◆ Selected excerpt
- Opening Delimiter -
CURRENT ISSUES IN PRODUCT LIABILITY CASES


WILLIAM E. GERICKE, ESQUIRE
COZEN AND O’CONNOR

1900 Market Street
Philadelphia, PA 19103
(215) 665-2000

Atlanta, GA

Charlotte, NC

Cherry Hill, NJ

Chicago, IL

Columbia, SC

Dallas, TX

Los Angeles, CA

New York, NY

Newark, NJ

Philadelphia, PA

San Diego, CA

Seattle, WA

W. Conshohocken, PA

Westmont, NJ

The views expressed herein are those of the author and do not necessarily represent the views or opinions of any current or former client of Cozen and O'Connor. These materials are not intended to provide legal advice. Readers should not act or rely on this material without seeking specific legal advice on matters which concern them.

Copyright (c) 1998 Cozen and O'Connor

ALL RIGHTS RESERVED

INTRODUCTION

Today's Courts have fashioned a full body of procedural, evidentiary and substantive law to deal with products liability cases. The American Law Institute is fast approaching the completion of a new and comprehensive Restatement limited solely to Products Liability. The new Restatement will supposedly provide more guidance in this area of the law than the current 402A. Until that Restatement is completed and adopted by the Courts, Products Liability Law will continue to be pieced together from judicial precedents.

The following Update will touch on some areas of Products Liability Law and discuss recent decisions which have affected those specific areas. It should be kept in mind that Products Liability Law is always changing and one must constantly be aware of how a seemingly established doctrine can change overnight with a key court decision.
- Closing Delimiter -
◆ Activities
(a) Quote the product liability paper word for word, starting with "INTRODUCTION" and going on through "from judicial precedents.".
(b) In the product liability paper, list every city in New Jersey that appears in the list of cities under the firm's name.
(c) Answer these from the product liability paper:
(i) What year appears in the copyright line?
(ii) To what subject will the new Restatement be limited?
(iii) What street address is given for the firm?

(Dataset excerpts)
- Opening Delimiter -
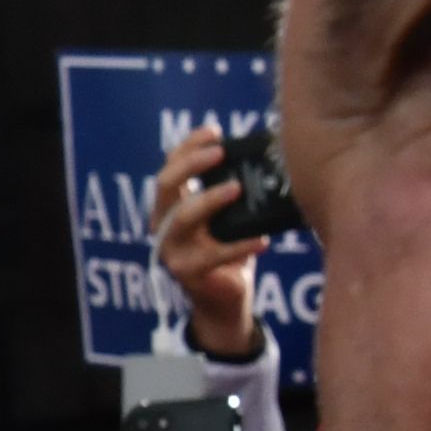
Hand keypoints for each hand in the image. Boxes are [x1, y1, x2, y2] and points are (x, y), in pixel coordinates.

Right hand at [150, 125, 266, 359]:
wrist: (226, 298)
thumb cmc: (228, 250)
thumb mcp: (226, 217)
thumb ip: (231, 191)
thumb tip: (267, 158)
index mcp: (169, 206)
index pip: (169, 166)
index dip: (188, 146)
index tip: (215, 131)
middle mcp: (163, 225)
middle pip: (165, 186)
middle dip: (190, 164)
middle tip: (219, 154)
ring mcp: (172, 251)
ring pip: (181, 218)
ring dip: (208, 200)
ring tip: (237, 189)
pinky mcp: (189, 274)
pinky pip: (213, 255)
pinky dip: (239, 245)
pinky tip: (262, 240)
- Closing Delimiter -
- Opening Delimiter -
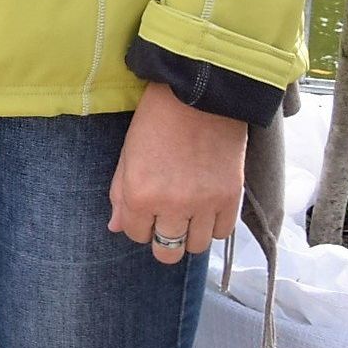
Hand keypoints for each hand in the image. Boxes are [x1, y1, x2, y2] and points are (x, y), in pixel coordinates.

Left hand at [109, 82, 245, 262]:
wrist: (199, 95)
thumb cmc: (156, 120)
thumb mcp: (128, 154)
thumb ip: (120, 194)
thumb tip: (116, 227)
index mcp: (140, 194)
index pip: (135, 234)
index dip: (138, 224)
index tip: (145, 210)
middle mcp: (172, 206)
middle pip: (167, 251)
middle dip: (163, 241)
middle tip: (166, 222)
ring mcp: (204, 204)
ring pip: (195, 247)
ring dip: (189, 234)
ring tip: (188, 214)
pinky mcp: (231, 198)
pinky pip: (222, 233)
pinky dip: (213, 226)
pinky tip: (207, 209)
- Closing Delimiter -
- Opening Delimiter -
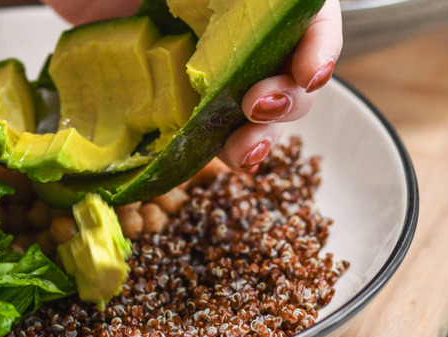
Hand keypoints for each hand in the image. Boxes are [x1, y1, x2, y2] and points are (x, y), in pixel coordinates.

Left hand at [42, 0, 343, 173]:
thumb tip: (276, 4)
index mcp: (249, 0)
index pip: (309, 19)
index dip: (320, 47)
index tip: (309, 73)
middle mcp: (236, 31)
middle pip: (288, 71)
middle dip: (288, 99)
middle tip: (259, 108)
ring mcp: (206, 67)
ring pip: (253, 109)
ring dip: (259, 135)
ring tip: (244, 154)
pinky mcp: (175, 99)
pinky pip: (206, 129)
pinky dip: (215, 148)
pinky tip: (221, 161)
- Closing Delimiter -
◆ Task responses
(a)
INTRODUCTION

Today's Courts have fashioned a full body of procedural, evidentiary and substantive law to deal with products liability cases. The American Law Institute is fast approaching the completion of a new and comprehensive Restatement limited solely to Products Liability. The new Restatement will supposedly provide more guidance in this area of the law than the current 402A. Until that Restatement is completed and adopted by the Courts, Products Liability Law will continue to be pieced together from judicial precedents.

(b) Cherry Hill, Newark, Westmont

(c)
(i) 1998
(ii) Products Liability
(iii) 1900 Market Street